======== SUPPLIED TEXT

Yeah, bring this on. Let's go.

Rajiv Parikh 40:17

Let's go. Bring on the food. Okay, I'm gonna read you three statements. You're gonna tell me which one is a lie when I count down, okay? Number one, black pepper from South India was such a coveted commodity that it was once called black gold and used as currency in Rome. Number two, the first recorded restaurant menu in India dates back to the kingdom of Maghara, where travelers were charged by the weight of food consumed. Or number three, the ancient Indian text Mara Solasa from the 12th century describes over 300 recipes, including stuffed eggplant, milk sweets, and spiced rice. Okay, which one of these threes are lie? Black pepper, food consumed by weight, or this 300 recipes from the ancient text? Okay? Three, two, one. Alright, we got some disagreement. Quick Briya, why do you say three is false?

SPEAKER_02 41:07

Because I don't think we had that much of milk sweets which came into the world until later the Persians came down to India.

Rajiv Parikh 41:15

Oh, I like that answer. All right, go ahead, uh, Uncor.

SPEAKER_01 41:18

I think it's very hard to weigh how much you consume by weight. I mean, if you've been to India and stayed at one of the hotels and just visited the buffet, like I don't think that's a possibility to have at all. So I stick with number two, but Korea threw me off a little bit, but I'm gonna stick to number two.

Rajiv Parikh 41:36

And the winner of this one is Ankor. Number two is a lie. Magadan food wing. While ancient India had Dhanam shalas and caravanashalas offering food to travelers, there's no historical record of menus or weight-based meal pricing. Pepper's currency, that is true, Roman merchants prized Indian pepper above gold. Pliny the Elder wrote complaints about Rome's draining trade with India because of the spice, giving pepper the nickname Black Gold. And then Mana Solasa text. It is true, attributed to King Someshvada III of the Western Chalukya dynasty. The Mana Solasa is one of the oldest recorded encyclopedias detailing royal cuisine, including recipes still recognizable today, like Vada and flavored milk tricks. So there you go. Get one from Amazon to your Kindle. Okay, I'm gonna read you three statements. One is false. Here's the next one. A Bangalore-based startup recently developed a samosa printer. It's a 3D food printer that can print and fry filled pastries automatically. That's number one. Number two, Indian pizza first appeared in Chennai in the 1970s, replacing tomato sauce with spicy chutney to fill local palates. Number three, in 2018, Indian Railways tested AI-powered cameras in kitchens to detect hygiene lapses before dispatching passenger meals. Okay, so samoso printer, Indian pizza, AI powered cameras for hygiene lapses. Ready? Three, two, one! Ooh, dissonance again, so we have a shot here. Okay, Encore Y1 is false.

================
======== RECORDS FOR THE TASK

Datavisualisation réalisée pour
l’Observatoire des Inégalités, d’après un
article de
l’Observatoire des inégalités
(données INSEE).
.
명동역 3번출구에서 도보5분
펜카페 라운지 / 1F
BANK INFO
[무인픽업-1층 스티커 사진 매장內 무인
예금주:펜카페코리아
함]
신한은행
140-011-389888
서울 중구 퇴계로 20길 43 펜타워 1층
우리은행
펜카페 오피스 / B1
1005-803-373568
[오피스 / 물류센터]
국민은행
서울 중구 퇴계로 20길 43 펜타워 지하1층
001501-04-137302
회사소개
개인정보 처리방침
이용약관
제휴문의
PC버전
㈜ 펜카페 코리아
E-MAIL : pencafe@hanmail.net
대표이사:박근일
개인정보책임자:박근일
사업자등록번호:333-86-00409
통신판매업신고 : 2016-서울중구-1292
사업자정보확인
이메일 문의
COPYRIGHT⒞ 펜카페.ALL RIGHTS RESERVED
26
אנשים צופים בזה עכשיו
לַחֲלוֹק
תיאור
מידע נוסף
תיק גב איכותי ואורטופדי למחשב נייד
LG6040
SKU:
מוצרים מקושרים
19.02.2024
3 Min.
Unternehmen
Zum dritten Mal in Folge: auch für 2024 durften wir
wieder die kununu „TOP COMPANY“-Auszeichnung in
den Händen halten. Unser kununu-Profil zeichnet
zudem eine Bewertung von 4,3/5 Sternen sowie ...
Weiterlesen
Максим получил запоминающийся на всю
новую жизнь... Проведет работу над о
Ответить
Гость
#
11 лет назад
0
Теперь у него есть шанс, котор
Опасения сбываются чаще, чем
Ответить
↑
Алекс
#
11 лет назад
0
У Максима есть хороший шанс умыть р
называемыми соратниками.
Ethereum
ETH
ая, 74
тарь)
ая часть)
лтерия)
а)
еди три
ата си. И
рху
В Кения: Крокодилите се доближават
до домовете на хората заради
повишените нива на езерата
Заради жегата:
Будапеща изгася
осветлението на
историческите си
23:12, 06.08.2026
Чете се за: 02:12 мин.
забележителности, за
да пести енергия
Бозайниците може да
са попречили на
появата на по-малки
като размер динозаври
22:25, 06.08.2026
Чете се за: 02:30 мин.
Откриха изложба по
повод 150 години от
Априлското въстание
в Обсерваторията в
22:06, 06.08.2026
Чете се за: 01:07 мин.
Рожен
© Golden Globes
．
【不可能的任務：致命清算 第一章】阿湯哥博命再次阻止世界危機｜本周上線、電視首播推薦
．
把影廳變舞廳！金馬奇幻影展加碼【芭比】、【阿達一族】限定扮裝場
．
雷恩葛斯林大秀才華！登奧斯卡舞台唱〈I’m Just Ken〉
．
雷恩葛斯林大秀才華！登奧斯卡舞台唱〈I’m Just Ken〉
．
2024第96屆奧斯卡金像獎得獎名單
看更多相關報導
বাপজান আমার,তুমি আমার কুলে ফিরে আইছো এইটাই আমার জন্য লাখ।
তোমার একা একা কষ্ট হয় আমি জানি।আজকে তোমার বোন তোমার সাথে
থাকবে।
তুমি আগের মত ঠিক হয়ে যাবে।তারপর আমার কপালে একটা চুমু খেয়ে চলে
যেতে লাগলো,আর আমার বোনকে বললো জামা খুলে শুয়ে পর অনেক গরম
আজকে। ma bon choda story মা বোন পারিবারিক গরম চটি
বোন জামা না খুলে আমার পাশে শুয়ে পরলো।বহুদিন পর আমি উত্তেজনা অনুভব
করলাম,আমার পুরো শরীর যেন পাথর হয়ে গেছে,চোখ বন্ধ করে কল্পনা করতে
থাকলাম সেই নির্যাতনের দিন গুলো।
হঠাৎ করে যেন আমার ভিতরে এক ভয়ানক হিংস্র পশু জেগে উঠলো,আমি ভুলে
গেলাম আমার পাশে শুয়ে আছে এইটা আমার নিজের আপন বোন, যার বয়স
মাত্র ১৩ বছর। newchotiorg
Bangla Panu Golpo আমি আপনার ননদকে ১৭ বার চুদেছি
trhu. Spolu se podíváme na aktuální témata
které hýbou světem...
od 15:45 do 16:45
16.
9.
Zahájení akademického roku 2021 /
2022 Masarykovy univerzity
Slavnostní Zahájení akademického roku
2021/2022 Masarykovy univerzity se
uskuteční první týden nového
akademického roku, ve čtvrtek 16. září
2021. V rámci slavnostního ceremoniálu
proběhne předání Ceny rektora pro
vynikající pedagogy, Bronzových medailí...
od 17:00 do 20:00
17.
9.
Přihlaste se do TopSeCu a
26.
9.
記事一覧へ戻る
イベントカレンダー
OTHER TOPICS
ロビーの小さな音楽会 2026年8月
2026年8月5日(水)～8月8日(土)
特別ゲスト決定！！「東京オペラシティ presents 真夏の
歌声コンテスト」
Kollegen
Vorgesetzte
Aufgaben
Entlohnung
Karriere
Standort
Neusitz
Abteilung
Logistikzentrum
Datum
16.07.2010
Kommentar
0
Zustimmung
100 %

================

* WORK ITEM A *
Answer these about the food-trivia transcript:
(i) In the first round, which numbered statement is declared the lie?
(ii) According to the host, Roman merchants prized Indian pepper above what?
(iii) In the second round, in what year does the third statement say Indian Railways tested AI-powered cameras in kitchens?
* WORK ITEM B *
Arrange the part of the listing that opens with its first line and closes with the line containing "1005-803-373568" as a Markdown table with columns Row and Line, leaving out blank lines.

* ANSWER A *
(i) Number two
(ii) Gold
(iii) 2018

* ANSWER B *
| Row | Line |
|---|---|
| 1 | Datavisualisation réalisée pour |
| 2 | l’Observatoire des Inégalités, d’après un |
| 3 | article de |
| 4 | l’Observatoire des inégalités |
| 5 | (données INSEE). |
| 6 | . |
| 7 | 명동역 3번출구에서 도보5분 |
| 8 | 펜카페 라운지 / 1F |
| 9 | BANK INFO |
| 10 | [무인픽업-1층 스티커 사진 매장內 무인 |
| 11 | 예금주:펜카페코리아 |
| 12 | 함] |
| 13 | 신한은행 |
| 14 | 140-011-389888 |
| 15 | 서울 중구 퇴계로 20길 43 펜타워 1층 |
| 16 | 우리은행 |
| 17 | 펜카페 오피스 / B1 |
| 18 | 1005-803-373568 |